The Lions (3-1-0) will kick off their second three-game homestand of the season as they face No. 22 West Virginia (2-2-0), at 7 p.m. at Jeffrey Field on Thursday.
Coach Bob Warming said the Mountaineers will be a tough team to beat due to their quality schedule, although they have been shut out two games in a row, including dropping a 1-0 loss to defending national champion North Carolina.
"They just played the national champions and held them to one shot, and it wasn’t even on goal," Warming said. "They also played Wake Forest, who was national champions in 2007 and have been top 20 every season since."
The Lions will need their defense to be strong if they’re to succeed against the Mountaineers. It’s been a defense that has been in transition all season, allowing four goals in four games. They gave up two goals to both Hartford and Georgetown while shutting out Duquesne and Stetson.

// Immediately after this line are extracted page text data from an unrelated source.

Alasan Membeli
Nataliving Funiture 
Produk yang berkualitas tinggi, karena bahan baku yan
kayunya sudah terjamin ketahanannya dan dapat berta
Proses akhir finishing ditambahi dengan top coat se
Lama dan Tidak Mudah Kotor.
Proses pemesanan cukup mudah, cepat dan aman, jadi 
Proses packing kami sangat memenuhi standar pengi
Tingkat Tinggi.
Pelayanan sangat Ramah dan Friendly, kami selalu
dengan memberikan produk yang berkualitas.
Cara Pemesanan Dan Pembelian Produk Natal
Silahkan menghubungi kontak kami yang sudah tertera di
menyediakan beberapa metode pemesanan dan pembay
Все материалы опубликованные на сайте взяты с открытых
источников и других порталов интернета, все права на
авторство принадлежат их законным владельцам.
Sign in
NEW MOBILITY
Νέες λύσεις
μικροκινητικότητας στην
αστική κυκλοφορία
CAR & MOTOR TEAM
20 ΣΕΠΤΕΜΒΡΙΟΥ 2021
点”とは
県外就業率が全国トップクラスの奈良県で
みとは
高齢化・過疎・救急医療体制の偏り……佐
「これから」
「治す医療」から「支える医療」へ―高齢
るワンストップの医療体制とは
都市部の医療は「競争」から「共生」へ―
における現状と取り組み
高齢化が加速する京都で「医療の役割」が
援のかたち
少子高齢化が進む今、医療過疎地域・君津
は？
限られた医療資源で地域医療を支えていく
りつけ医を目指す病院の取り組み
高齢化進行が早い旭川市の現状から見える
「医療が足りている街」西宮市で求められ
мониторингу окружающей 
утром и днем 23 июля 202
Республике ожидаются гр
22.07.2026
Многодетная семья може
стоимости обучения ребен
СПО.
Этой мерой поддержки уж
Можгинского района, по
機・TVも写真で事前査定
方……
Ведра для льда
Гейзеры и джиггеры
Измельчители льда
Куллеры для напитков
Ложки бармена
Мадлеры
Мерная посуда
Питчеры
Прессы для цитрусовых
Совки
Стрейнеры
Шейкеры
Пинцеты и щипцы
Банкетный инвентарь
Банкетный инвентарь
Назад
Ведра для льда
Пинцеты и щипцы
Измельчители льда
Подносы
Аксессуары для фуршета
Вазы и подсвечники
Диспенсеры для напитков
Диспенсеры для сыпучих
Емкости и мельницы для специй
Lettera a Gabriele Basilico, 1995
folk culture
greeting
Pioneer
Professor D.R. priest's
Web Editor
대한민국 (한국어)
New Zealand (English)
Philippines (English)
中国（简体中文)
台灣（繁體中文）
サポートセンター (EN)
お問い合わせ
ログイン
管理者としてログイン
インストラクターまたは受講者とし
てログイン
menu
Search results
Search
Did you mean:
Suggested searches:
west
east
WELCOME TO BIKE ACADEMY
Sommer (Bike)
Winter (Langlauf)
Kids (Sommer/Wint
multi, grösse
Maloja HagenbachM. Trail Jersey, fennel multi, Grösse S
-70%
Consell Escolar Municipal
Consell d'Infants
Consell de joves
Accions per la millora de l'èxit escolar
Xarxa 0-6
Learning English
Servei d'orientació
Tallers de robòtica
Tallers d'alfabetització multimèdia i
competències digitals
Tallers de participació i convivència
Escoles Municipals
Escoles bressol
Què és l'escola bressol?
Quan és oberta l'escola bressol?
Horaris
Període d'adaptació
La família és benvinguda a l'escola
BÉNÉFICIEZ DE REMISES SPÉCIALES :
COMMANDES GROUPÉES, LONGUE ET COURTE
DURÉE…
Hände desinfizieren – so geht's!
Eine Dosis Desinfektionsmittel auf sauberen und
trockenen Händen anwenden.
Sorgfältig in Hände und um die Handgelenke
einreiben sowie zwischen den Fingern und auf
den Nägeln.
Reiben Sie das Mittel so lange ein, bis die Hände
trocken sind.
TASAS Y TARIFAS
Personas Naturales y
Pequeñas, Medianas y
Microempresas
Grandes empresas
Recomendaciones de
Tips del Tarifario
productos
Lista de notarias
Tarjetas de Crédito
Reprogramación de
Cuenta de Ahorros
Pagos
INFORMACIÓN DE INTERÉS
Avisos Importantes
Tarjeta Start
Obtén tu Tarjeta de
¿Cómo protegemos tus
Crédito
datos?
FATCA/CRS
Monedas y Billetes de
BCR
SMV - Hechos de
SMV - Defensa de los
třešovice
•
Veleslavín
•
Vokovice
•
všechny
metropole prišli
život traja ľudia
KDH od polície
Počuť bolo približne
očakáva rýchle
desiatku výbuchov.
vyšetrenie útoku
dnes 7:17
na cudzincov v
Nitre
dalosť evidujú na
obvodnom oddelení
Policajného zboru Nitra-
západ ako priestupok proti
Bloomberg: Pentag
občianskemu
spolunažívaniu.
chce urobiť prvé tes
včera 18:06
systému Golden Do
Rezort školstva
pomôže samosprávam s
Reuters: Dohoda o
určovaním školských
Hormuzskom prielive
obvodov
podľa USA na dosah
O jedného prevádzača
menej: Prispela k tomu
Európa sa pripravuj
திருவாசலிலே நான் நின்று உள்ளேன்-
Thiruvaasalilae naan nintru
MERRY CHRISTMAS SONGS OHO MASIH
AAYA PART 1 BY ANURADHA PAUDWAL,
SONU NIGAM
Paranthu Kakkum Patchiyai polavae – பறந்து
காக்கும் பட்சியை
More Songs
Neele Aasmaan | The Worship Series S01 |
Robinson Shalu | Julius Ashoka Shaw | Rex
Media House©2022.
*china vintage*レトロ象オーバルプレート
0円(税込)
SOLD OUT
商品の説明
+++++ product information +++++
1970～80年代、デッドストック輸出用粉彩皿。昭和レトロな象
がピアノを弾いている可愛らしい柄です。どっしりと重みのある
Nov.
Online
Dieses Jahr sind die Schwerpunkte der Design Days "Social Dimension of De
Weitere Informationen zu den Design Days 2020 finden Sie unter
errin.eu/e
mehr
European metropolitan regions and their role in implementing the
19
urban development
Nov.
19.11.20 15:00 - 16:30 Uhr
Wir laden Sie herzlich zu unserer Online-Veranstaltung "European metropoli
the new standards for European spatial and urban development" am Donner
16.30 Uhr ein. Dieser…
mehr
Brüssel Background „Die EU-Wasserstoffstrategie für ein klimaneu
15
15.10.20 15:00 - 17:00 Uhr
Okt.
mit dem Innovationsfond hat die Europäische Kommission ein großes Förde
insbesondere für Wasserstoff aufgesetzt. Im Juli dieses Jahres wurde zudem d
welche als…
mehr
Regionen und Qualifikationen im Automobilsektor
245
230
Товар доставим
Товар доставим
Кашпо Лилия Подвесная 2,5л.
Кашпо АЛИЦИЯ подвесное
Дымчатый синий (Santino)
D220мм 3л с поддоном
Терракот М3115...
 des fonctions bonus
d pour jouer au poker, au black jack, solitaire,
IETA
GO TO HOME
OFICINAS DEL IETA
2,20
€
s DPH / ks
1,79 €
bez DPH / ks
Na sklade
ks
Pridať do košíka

"We lost three very good players across the back from last season," coach Warming said. "Andrew [Wolverton] is not in goal right now so we have a new goal keeper as well."
Senior Brian Forgue has been one of the leaders on defense, keeping the back-line organized and communicating with the new players as well as goalie Emmanuel Martin.
The team will need to be alert at the back, as the Mountaineers like to pressure the ball handler, leading to mistakes. This is where communication among the team will need to come in.
"You can’t be an individual in the back four. You need to work as a unit," Forgue said. "Sticking together is what will make this season successful."
The team’s strength on set pieces will be the focus in shutting down the Mountaineers’ attack. Forgue said it’s been the focus in practice so far this season. The set pieces have the possibility to lead to transitions on offense against a team that is tough to score against.
Penn State feels it can wear down the Mountaineers for the second half and prevent them from getting scoring chances. The Lions believe they’re a team that has used the second half to take over games.
"A lot of our guys set fitness records in the offseason," midfielder Julian Cardona said. "The middle of the second half, they’re dead, and we’re still running at a good clip."